-------- Stored data

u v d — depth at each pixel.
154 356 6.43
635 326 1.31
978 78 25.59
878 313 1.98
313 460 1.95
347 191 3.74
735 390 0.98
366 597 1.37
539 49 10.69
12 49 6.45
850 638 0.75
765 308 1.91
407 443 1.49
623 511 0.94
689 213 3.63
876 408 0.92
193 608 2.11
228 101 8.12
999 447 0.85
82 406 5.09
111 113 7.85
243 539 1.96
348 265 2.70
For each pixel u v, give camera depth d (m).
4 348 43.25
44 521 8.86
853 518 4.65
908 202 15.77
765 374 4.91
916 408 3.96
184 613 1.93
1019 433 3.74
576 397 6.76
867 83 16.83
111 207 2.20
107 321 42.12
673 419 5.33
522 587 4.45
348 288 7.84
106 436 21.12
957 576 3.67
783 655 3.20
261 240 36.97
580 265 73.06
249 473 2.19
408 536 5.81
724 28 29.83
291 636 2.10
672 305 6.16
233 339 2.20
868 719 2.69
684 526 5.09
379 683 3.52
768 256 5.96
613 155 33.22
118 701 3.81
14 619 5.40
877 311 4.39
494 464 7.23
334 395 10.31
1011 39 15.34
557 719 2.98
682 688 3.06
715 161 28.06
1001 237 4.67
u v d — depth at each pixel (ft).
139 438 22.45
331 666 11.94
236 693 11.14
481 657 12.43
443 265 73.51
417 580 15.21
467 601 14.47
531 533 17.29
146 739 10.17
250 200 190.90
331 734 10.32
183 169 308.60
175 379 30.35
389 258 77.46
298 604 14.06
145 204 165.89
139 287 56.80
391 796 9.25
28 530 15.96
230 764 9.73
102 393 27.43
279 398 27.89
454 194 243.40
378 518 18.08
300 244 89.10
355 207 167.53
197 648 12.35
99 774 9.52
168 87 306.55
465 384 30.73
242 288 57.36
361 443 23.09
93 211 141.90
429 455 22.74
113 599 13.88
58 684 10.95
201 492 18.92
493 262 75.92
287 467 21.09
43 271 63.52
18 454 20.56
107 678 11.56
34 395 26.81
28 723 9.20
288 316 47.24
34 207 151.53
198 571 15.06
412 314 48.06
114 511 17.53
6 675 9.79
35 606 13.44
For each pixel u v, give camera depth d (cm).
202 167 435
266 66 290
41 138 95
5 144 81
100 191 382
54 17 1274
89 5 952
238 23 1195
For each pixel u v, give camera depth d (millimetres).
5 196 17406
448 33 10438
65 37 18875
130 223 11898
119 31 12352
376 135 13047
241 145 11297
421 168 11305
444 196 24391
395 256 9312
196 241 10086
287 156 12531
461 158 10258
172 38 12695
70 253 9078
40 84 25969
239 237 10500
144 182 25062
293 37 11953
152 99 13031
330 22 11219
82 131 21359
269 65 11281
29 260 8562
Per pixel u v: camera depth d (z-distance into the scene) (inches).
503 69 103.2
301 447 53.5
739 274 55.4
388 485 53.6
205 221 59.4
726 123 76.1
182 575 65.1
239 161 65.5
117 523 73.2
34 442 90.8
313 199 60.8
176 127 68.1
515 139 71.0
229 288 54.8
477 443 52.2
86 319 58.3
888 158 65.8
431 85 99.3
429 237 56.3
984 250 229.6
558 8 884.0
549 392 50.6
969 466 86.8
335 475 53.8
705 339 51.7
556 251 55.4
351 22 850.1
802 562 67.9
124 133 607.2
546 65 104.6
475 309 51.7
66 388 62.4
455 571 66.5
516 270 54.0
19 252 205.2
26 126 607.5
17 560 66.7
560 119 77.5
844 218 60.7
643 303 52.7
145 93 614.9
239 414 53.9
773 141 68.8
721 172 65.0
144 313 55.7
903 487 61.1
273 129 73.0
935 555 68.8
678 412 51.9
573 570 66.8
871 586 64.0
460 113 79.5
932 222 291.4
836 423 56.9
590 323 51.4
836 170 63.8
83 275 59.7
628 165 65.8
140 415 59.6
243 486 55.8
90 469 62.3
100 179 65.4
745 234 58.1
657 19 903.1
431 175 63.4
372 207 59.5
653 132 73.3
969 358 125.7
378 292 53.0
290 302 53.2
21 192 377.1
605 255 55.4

----------------

What the task requires:
Nothing should be left out: repeat all of the data exactly.

Result for this exercise:
u v d — depth at each pixel.
154 356 6.43
635 326 1.31
978 78 25.59
878 313 1.98
313 460 1.95
347 191 3.74
735 390 0.98
366 597 1.37
539 49 10.69
12 49 6.45
850 638 0.75
765 308 1.91
407 443 1.49
623 511 0.94
689 213 3.63
876 408 0.92
193 608 2.11
228 101 8.12
999 447 0.85
82 406 5.09
111 113 7.85
243 539 1.96
348 265 2.70
For each pixel u v, give camera depth d (m).
4 348 43.25
44 521 8.86
853 518 4.65
908 202 15.77
765 374 4.91
916 408 3.96
184 613 1.93
1019 433 3.74
576 397 6.76
867 83 16.83
111 207 2.20
107 321 42.12
673 419 5.33
522 587 4.45
348 288 7.84
106 436 21.12
957 576 3.67
783 655 3.20
261 240 36.97
580 265 73.06
249 473 2.19
408 536 5.81
724 28 29.83
291 636 2.10
672 305 6.16
233 339 2.20
868 719 2.69
684 526 5.09
379 683 3.52
768 256 5.96
613 155 33.22
118 701 3.81
14 619 5.40
877 311 4.39
494 464 7.23
334 395 10.31
1011 39 15.34
557 719 2.98
682 688 3.06
715 161 28.06
1001 237 4.67
u v d — depth at each pixel (ft).
139 438 22.45
331 666 11.94
236 693 11.14
481 657 12.43
443 265 73.51
417 580 15.21
467 601 14.47
531 533 17.29
146 739 10.17
250 200 190.90
331 734 10.32
183 169 308.60
175 379 30.35
389 258 77.46
298 604 14.06
145 204 165.89
139 287 56.80
391 796 9.25
28 530 15.96
230 764 9.73
102 393 27.43
279 398 27.89
454 194 243.40
378 518 18.08
300 244 89.10
355 207 167.53
197 648 12.35
99 774 9.52
168 87 306.55
465 384 30.73
242 288 57.36
361 443 23.09
93 211 141.90
429 455 22.74
113 599 13.88
58 684 10.95
201 492 18.92
493 262 75.92
287 467 21.09
43 271 63.52
18 454 20.56
107 678 11.56
34 395 26.81
28 723 9.20
288 316 47.24
34 207 151.53
198 571 15.06
412 314 48.06
114 511 17.53
6 675 9.79
35 606 13.44
For each pixel u v, give camera depth d (cm).
202 167 435
266 66 290
41 138 95
5 144 81
100 191 382
54 17 1274
89 5 952
238 23 1195
For each pixel u v, give camera depth d (millimetres).
5 196 17406
448 33 10438
65 37 18875
130 223 11898
119 31 12352
376 135 13047
241 145 11297
421 168 11305
444 196 24391
395 256 9312
196 241 10086
287 156 12531
461 158 10258
172 38 12695
70 253 9078
40 84 25969
239 237 10500
144 182 25062
293 37 11953
152 99 13031
330 22 11219
82 131 21359
269 65 11281
29 260 8562
Per pixel u v: camera depth d (z-distance into the scene) (inches).
503 69 103.2
301 447 53.5
739 274 55.4
388 485 53.6
205 221 59.4
726 123 76.1
182 575 65.1
239 161 65.5
117 523 73.2
34 442 90.8
313 199 60.8
176 127 68.1
515 139 71.0
229 288 54.8
477 443 52.2
86 319 58.3
888 158 65.8
431 85 99.3
429 237 56.3
984 250 229.6
558 8 884.0
549 392 50.6
969 466 86.8
335 475 53.8
705 339 51.7
556 251 55.4
351 22 850.1
802 562 67.9
124 133 607.2
546 65 104.6
475 309 51.7
66 388 62.4
455 571 66.5
516 270 54.0
19 252 205.2
26 126 607.5
17 560 66.7
560 119 77.5
844 218 60.7
643 303 52.7
145 93 614.9
239 414 53.9
773 141 68.8
721 172 65.0
144 313 55.7
903 487 61.1
273 129 73.0
935 555 68.8
678 412 51.9
573 570 66.8
871 586 64.0
460 113 79.5
932 222 291.4
836 423 56.9
590 323 51.4
836 170 63.8
83 275 59.7
628 165 65.8
140 415 59.6
243 486 55.8
90 469 62.3
100 179 65.4
745 234 58.1
657 19 903.1
431 175 63.4
372 207 59.5
653 132 73.3
969 358 125.7
378 292 53.0
290 302 53.2
21 192 377.1
605 255 55.4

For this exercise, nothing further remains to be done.